# Angry people die sooner...



## Mish (Nov 5, 2013)

I felt I needed to share this with you people. :vs_lol:

Ten reasons why you should keep cool, according to experts | Daily Mail Online


----------



## RedLion (Sep 23, 2015)

That is great news. Means that the hateful left will be dying younger.


----------



## Mish (Nov 5, 2013)

A lot of angry people on both sides of the isle. It's too easy to lose track of what you *do* have everyday.
We need a little more love and less hate.
I try to listen to this when I go to work everyday...hehe


----------



## inceptor (Nov 19, 2012)

RedLion said:


> That is great news. Means that the hateful left will be dying younger.


Yup, that was my first thought. A few here do seem to get angry a lot but most of us are just having fun. :tango_face_grin:

Also remember that quite a number of us belong to the Old Farts Club. That means we made it a lot longer than many others. Most of the haters you see on the news are youngins.


----------



## A Watchman (Sep 14, 2015)

We see it a little different down here in the South, we have an ageless sayin'; "Better to be pissed off than pissed on"! :vs_no_no_no:


----------



## paraquack (Mar 1, 2013)

Hating the left gives me something to live for.


----------



## The Tourist (Jun 9, 2016)

Well, I think I understand the logic.

About five years ago a disheveled freak came to our table at the café and started babbling about us being members of "the red car conspiracy" that was constantly watching him.

He almost got shot, thus proving the postulate.


----------



## Winston Smith (Oct 21, 2017)

Conservatives are too busy working and supporting the lazy, shiftless Lefties. We don't have time to dwell on negative thoughts.
Libs are a different story. They wake up at the crack of noon, get their government check, then join some riot protesting how bad life is.

• **Tasks**
A: Translate this sentence from the forum thread into Spanish: "We need a little more love and less hate."
B: Reproduce word for word the stretch of the forum thread from "## Winston Smith" through "bad life is.".
C: List the usernames of everyone who posted in the forum thread, each once.
The data after the thread is separate material.

Items listed in a dataset:

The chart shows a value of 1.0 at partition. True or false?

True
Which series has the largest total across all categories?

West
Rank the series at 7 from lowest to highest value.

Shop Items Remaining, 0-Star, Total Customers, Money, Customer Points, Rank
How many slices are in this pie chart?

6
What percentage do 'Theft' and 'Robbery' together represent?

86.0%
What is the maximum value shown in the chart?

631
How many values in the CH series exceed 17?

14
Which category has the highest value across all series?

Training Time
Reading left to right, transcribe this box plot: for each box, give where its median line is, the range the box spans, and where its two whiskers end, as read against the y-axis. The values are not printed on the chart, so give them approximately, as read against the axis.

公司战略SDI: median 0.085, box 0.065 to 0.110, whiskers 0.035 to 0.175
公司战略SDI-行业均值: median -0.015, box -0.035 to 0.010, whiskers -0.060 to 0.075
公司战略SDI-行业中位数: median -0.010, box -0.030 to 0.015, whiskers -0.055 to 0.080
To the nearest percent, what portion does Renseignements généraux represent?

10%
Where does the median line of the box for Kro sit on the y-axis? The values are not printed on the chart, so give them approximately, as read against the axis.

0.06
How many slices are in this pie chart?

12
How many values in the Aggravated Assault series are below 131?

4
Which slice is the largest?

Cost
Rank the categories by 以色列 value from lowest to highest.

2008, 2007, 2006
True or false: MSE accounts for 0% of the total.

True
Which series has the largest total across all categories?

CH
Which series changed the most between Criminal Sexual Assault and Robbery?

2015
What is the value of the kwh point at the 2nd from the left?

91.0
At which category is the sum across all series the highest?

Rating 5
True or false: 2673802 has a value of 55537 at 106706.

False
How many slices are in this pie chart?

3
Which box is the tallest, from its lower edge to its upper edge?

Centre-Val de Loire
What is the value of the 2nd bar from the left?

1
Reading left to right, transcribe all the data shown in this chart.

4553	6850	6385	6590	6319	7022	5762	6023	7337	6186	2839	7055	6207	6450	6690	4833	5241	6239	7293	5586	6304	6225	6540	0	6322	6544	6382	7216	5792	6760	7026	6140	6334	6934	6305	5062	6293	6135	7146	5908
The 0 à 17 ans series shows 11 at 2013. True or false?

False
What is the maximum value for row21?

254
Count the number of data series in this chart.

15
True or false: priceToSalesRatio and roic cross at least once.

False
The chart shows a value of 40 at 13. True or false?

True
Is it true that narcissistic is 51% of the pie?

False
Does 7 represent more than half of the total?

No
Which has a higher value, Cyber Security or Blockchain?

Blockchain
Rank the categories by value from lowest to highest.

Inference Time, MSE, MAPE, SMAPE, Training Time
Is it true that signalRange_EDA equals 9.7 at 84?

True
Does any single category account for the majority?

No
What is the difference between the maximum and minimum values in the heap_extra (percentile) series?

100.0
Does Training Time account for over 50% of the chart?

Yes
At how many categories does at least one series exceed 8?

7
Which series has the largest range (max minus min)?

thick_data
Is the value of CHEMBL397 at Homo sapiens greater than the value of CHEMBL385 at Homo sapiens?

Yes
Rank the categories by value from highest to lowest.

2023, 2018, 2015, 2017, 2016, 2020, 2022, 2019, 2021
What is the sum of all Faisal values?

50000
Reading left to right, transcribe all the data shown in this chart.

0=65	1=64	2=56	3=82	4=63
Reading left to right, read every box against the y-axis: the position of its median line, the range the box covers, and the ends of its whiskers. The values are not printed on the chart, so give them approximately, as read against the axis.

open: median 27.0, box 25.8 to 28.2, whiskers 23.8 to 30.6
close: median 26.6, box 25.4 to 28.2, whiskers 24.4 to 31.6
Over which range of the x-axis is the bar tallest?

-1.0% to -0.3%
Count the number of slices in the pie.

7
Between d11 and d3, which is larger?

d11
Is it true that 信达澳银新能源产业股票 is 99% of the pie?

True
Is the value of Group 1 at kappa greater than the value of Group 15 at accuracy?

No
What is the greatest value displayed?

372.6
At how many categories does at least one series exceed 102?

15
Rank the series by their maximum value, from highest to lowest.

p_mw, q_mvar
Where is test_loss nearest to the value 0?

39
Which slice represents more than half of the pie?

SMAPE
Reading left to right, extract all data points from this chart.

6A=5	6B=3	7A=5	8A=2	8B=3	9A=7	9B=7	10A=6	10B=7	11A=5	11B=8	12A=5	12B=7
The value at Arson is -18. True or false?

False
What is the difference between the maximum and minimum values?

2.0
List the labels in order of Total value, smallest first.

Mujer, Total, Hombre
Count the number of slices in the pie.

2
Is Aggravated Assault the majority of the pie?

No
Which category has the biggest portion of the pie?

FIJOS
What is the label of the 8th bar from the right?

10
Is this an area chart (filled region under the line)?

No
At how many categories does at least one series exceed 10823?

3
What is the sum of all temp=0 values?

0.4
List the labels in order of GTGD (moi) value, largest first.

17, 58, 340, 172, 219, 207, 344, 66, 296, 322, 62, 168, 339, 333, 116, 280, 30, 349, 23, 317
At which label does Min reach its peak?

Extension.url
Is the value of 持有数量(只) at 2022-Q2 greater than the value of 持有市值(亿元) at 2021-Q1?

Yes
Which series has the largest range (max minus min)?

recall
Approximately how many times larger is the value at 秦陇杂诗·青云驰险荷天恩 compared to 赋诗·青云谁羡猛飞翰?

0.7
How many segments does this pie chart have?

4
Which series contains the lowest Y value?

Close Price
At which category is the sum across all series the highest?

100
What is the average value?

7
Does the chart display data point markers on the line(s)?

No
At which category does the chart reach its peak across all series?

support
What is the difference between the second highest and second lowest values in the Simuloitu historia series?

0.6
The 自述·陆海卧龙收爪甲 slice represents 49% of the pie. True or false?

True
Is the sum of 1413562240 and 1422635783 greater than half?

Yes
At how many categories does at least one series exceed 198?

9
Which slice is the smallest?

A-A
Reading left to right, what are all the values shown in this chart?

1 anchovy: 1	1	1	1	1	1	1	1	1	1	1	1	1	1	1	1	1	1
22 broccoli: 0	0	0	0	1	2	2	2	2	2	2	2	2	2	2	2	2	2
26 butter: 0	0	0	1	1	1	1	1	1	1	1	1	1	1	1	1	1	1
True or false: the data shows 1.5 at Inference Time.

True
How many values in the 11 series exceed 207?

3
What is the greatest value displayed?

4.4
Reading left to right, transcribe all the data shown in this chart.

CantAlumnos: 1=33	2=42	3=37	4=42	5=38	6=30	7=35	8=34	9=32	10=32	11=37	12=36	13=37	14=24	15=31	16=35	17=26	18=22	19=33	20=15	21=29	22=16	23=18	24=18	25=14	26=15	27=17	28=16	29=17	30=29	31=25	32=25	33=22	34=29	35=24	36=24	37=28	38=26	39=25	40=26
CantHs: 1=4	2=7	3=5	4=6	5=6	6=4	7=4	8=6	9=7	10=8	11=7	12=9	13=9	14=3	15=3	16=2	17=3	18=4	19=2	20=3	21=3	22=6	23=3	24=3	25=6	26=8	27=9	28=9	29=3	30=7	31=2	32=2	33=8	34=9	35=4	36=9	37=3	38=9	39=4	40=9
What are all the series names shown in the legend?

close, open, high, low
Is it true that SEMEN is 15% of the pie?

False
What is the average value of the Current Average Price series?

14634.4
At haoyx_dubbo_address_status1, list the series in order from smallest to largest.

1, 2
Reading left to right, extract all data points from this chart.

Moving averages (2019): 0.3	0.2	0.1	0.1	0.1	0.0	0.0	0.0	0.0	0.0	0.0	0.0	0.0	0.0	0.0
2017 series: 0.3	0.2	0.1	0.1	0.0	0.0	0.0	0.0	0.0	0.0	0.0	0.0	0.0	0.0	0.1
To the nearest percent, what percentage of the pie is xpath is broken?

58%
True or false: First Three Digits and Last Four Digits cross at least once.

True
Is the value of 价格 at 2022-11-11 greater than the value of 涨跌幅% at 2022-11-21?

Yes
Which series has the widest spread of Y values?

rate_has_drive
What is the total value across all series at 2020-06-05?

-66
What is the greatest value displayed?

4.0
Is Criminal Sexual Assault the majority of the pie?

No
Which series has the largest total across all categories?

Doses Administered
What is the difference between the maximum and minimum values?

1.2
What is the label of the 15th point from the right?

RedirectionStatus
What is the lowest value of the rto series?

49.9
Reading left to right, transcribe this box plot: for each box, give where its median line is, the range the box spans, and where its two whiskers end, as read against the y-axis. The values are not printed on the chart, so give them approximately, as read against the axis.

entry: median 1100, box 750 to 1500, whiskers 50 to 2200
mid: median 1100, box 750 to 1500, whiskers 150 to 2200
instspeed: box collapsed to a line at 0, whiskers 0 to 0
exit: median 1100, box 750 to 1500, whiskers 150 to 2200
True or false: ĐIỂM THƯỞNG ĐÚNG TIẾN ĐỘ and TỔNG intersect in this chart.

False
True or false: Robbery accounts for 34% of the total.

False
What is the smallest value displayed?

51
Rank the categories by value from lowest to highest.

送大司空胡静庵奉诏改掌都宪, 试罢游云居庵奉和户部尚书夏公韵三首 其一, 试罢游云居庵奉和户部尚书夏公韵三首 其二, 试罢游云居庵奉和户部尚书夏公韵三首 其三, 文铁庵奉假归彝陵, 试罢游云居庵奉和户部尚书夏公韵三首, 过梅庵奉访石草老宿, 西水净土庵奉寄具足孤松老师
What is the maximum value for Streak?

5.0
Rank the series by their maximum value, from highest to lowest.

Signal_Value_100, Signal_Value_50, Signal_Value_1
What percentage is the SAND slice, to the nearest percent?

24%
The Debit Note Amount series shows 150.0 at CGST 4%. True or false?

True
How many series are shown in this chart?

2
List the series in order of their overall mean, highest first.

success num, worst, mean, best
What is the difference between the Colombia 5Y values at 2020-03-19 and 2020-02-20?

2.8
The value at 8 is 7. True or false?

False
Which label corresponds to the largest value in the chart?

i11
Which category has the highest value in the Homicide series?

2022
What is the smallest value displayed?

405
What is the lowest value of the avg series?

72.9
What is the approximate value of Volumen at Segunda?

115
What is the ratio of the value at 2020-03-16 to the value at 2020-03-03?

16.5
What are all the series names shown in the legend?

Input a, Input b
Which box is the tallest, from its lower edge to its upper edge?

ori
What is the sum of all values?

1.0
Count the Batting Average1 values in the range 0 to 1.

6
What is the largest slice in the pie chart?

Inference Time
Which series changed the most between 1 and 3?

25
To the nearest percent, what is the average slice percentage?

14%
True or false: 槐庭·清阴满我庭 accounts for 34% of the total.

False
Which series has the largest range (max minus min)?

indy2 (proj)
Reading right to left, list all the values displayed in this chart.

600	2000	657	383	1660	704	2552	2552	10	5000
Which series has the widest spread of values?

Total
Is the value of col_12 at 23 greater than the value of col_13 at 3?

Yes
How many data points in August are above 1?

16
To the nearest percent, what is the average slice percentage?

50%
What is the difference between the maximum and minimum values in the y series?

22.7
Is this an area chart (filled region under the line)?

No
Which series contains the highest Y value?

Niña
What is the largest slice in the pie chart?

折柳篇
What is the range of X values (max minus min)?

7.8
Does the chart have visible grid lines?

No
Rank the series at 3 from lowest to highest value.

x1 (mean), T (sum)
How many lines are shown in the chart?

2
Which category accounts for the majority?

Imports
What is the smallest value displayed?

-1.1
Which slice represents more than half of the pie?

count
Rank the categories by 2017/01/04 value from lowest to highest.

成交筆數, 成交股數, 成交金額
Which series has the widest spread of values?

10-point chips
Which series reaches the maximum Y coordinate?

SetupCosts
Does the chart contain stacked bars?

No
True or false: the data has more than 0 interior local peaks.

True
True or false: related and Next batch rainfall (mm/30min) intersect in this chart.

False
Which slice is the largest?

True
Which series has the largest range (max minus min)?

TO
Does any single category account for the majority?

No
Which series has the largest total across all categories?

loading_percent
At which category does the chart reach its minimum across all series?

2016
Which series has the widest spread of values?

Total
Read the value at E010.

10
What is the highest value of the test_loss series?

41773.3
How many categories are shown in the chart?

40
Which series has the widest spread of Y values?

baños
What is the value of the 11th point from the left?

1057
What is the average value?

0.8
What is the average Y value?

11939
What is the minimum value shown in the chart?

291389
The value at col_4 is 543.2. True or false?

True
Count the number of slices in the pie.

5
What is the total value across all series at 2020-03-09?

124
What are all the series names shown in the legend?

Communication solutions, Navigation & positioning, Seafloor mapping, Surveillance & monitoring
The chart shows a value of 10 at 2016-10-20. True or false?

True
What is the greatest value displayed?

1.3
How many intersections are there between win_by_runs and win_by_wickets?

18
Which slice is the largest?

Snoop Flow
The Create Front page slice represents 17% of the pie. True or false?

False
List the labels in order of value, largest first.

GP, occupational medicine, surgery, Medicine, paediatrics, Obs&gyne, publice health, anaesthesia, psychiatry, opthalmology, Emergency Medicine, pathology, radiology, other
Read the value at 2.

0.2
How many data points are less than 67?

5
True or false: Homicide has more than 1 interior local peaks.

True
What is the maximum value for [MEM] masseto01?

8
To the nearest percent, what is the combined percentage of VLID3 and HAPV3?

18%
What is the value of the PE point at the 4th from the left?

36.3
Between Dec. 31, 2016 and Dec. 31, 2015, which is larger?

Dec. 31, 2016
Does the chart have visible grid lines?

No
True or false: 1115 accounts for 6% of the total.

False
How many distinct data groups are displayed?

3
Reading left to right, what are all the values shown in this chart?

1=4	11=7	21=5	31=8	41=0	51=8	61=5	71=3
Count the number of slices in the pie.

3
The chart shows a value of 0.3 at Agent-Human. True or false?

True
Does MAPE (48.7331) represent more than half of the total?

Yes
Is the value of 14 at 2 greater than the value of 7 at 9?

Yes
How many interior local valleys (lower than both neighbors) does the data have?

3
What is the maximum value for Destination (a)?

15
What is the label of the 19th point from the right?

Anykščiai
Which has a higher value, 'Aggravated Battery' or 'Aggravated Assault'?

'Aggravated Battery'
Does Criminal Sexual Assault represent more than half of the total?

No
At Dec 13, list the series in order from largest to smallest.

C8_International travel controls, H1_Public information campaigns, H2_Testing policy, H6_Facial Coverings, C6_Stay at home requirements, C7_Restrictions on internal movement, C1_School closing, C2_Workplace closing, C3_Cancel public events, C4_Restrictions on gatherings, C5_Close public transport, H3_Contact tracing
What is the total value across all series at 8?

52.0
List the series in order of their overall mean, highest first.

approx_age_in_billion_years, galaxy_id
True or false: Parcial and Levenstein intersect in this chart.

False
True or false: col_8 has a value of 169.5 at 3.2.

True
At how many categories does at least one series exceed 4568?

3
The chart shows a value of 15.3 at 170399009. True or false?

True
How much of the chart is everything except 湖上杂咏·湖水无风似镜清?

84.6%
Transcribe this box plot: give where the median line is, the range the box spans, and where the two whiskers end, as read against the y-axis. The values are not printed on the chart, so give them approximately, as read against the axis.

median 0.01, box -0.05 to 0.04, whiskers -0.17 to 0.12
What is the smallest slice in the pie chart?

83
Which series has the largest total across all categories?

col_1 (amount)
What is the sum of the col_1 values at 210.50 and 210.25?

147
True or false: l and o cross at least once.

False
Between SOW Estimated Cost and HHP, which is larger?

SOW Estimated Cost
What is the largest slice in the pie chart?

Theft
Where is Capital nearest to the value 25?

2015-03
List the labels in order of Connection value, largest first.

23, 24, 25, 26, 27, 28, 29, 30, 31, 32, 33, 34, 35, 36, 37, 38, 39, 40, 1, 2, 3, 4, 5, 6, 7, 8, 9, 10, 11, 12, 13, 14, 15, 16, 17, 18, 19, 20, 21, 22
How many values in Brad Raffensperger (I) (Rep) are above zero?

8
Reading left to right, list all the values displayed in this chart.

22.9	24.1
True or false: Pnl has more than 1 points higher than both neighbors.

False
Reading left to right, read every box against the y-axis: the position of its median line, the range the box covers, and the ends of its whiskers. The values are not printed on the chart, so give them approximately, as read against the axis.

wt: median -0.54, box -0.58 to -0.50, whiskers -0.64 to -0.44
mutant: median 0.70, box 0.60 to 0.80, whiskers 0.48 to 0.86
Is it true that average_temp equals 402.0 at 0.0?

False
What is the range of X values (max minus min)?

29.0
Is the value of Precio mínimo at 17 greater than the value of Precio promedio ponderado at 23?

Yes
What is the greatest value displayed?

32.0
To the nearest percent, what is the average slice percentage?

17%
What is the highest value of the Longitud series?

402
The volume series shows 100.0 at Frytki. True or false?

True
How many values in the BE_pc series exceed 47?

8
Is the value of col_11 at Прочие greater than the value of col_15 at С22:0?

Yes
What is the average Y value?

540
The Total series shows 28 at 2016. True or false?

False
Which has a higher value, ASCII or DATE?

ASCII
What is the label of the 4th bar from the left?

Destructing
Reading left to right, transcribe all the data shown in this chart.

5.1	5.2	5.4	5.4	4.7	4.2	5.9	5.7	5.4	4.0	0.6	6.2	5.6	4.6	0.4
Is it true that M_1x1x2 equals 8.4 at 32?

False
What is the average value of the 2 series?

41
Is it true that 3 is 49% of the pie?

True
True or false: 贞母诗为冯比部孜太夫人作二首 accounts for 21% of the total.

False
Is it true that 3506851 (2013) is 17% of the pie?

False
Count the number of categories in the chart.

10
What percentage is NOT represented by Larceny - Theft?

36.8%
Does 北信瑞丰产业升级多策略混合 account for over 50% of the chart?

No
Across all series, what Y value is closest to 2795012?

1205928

• **Task solutions**
A: Necesitamos un poco más de amor y menos odio.

B:
## Winston Smith (Oct 21, 2017)

Conservatives are too busy working and supporting the lazy, shiftless Lefties. We don't have time to dwell on negative thoughts.
Libs are a different story. They wake up at the crack of noon, get their government check, then join some riot protesting how bad life is.

C: Mish, RedLion, inceptor, A Watchman, paraquack, The Tourist, Winston Smith